Les 'dévots' main dans la main
Pour la première fois dans l'histoire d'Israël, il pourrait y avoir un parti arabe au sein de la coalition gouvernementale. Une nouvelle réjouissante au premier abord, lit-on dans taz :
«Car la formation islamo-conservatrice Ra'am ne représente qu'une petite partie de l'électorat arabe. Le programme du parti fait aussi peu de cas des droits des femmes et des LGBT que les listes juives orthodoxes. Dans la lutte contre les libéraux, contre les féministes et contre la liberté sexuelle, les dévots marchent la main dans la main. ... Paradoxalement, l'homme politique qui prévenait jadis que les Arabes 'afflueraient en masse vers les urnes' pourrait être le premier à les inviter à gouverner. Ce serait un signal important pour la coexistence commune.»
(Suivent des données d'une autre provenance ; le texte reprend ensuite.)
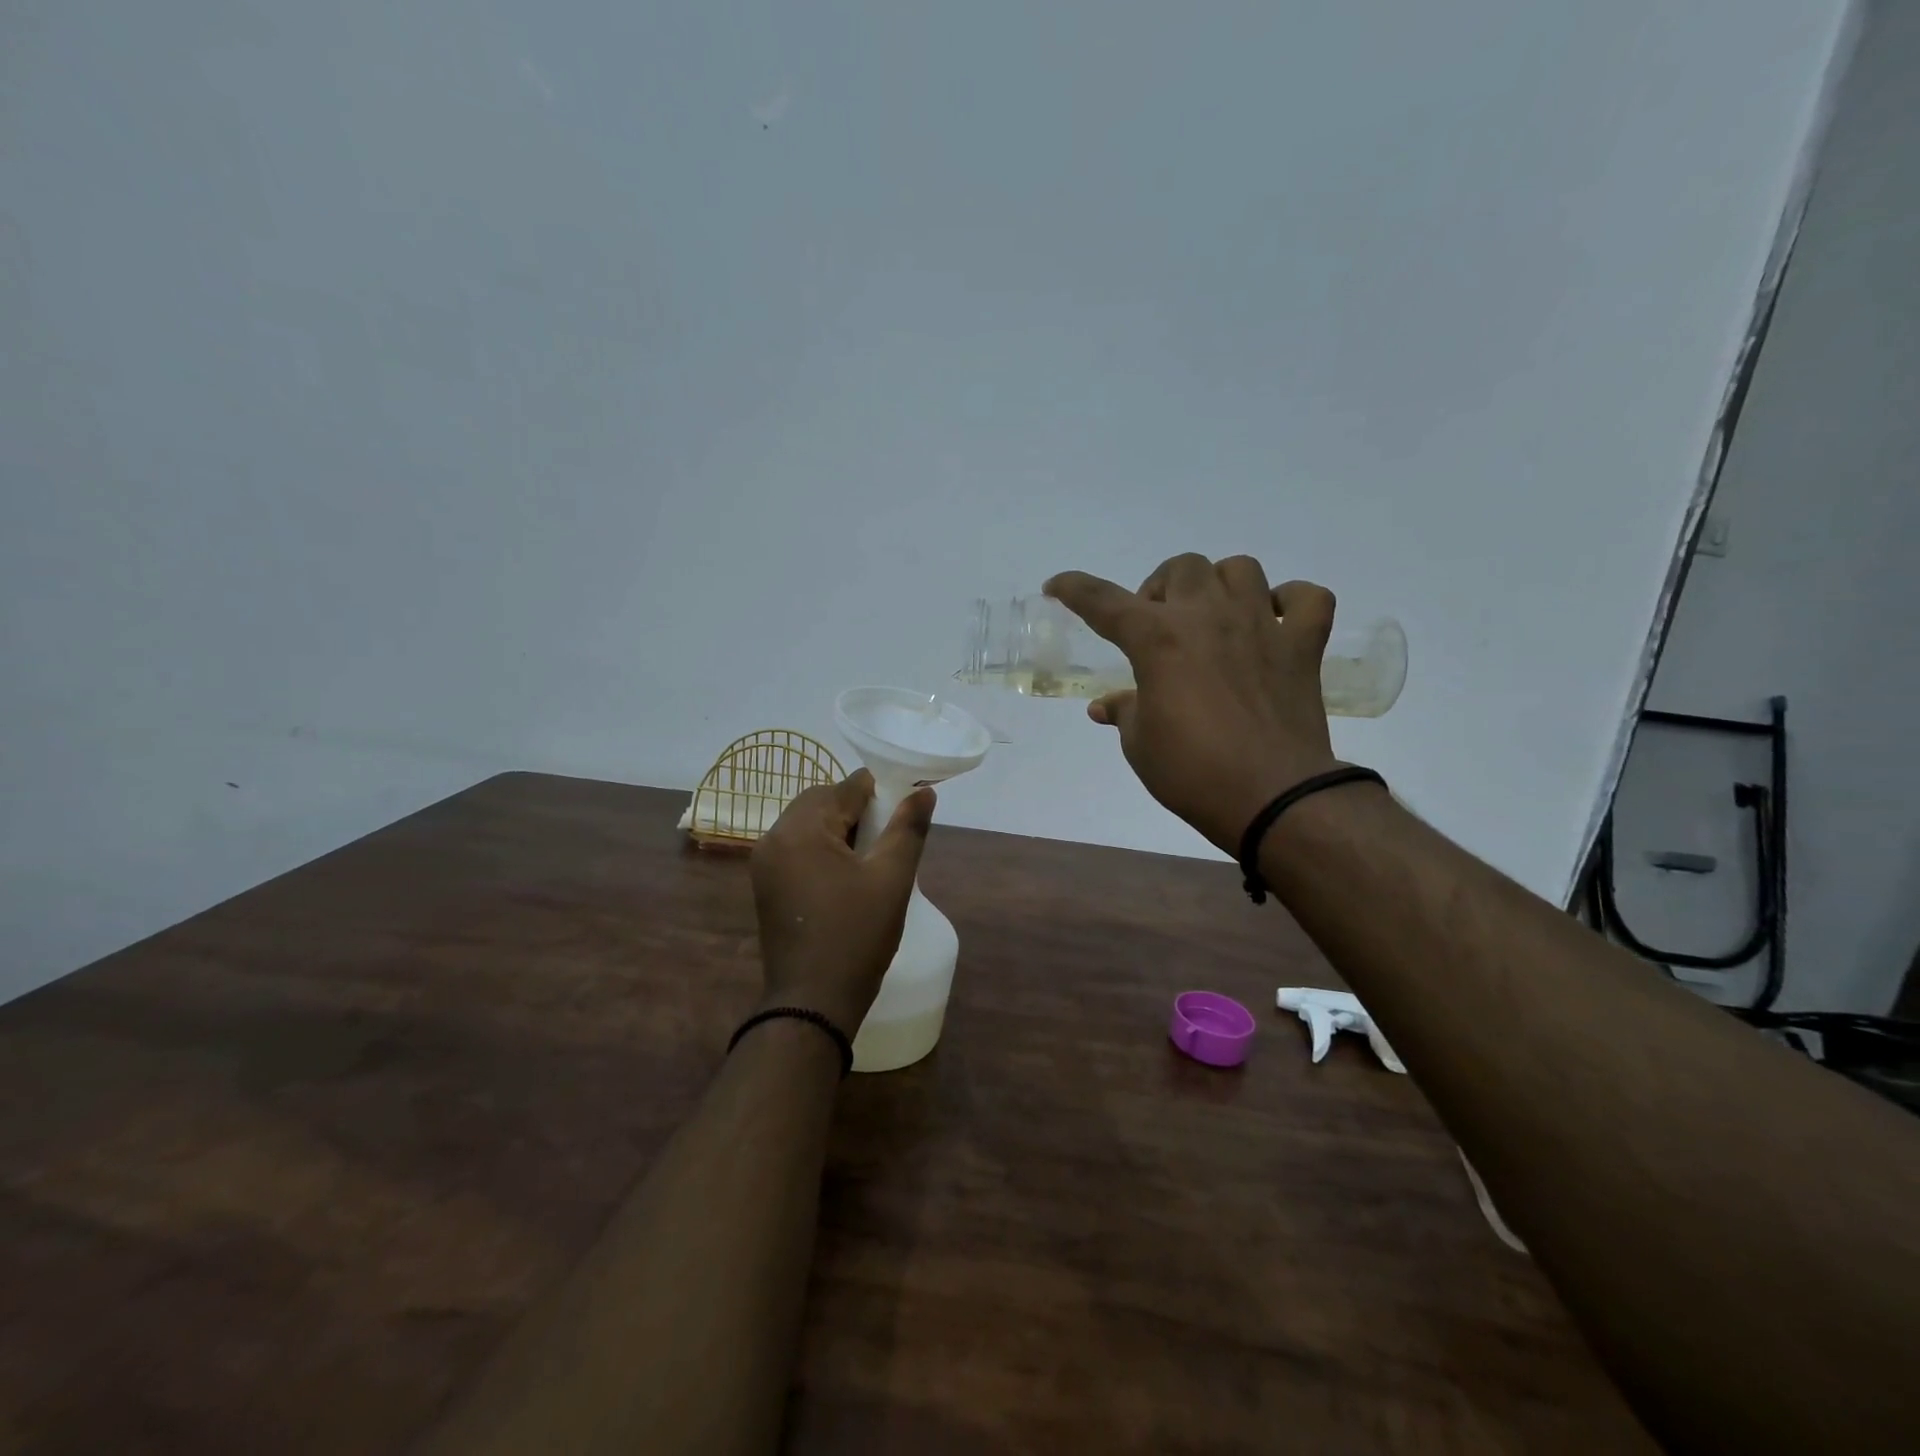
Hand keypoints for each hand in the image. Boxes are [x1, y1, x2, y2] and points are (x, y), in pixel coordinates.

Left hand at [750, 770, 936, 1033]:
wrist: (812, 1003)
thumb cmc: (856, 936)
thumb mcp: (892, 878)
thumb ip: (908, 828)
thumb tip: (924, 792)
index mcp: (800, 830)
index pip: (844, 788)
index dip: (878, 792)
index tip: (903, 810)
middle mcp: (774, 838)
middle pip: (820, 802)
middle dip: (856, 809)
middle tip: (887, 836)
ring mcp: (765, 864)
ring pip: (807, 825)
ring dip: (839, 829)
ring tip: (871, 856)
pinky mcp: (766, 886)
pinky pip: (797, 848)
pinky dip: (822, 848)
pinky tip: (847, 874)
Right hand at [1045, 554, 1342, 854]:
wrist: (1272, 797)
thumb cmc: (1192, 772)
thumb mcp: (1140, 745)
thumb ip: (1124, 712)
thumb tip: (1105, 706)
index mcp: (1157, 639)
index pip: (1103, 601)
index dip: (1074, 589)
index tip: (1056, 587)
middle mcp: (1208, 616)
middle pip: (1181, 567)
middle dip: (1161, 588)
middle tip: (1157, 626)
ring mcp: (1262, 625)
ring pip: (1240, 569)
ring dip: (1219, 585)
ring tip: (1213, 616)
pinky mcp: (1303, 646)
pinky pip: (1308, 598)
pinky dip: (1291, 602)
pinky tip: (1275, 622)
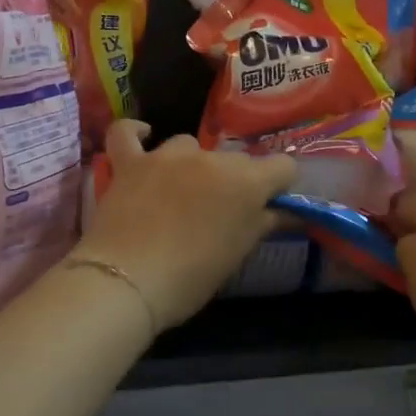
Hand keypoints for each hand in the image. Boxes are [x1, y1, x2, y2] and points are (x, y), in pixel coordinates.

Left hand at [71, 122, 296, 333]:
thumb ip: (265, 223)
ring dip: (192, 165)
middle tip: (222, 213)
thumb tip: (288, 212)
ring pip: (189, 146)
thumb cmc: (192, 277)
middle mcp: (211, 158)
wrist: (128, 282)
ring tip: (182, 193)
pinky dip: (135, 133)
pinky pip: (127, 134)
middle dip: (235, 181)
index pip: (283, 167)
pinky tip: (144, 136)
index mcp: (247, 181)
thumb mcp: (238, 254)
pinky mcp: (130, 163)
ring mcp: (167, 156)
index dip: (280, 186)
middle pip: (236, 160)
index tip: (270, 206)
Les digues contre l'extrême droite ont cédé
Le Temps s'inquiète de l'entrée à la Knesset du parti d'extrême droite Sionisme Religieux, qui prône l'homophobie, le racisme et la violence :
«Son acceptation, aujourd'hui, est le dernier signe en date de la transformation radicale que vit le pays gouverné depuis douze ans par Benyamin Nétanyahou. … Tandis que la société dans son ensemble penche de plus en plus clairement à droite, le pays continue de glisser en direction des sionistes religieux et des ultra-orthodoxes, au prix de ne plus ressembler en rien au rêve de ses fondateurs. Les majorités, quand elles apparaissent, sont si menues au sein du parlement que chaque membre de cette majorité en devient pratiquement un 'faiseur de rois' à lui tout seul. … Si une cassure nette n'en finit plus de se préciser, c'est entre les Israéliens qui approuvent un Etat national juif et ceux qui continuent d'être attachés au caractère démocratique du pays.»
Bibi l'indéboulonnable
Si la formation du gouvernement s'annonce compliquée en Israël, Nétanyahou n'est pas près de rendre son tablier, croit savoir The Spectator :
«L'élection du président israélien doit se faire cet été. ... Elu par la Knesset, le président a un rôle avant tout représentatif : beaucoup de décorum mais peu de pouvoirs. Mais pendant son mandat, il jouit de l'immunité. Certains se demandent si Nétanyahou pourrait être tenté par le poste, qui mettrait les procès intentés contre lui en suspens pendant toute la durée du septennat, lui permettant de quitter la politique la tête haute. Mais on aurait tort de faire aussi vite une croix sur Bibi. Même si son parti et ses alliés n'ont pas remporté ces élections, ils ne les ont pas encore perdues non plus. Il y a toujours des accords à passer, des transfuges à amadouer, et si rien ne marche : les élections numéro cinq à convoquer.»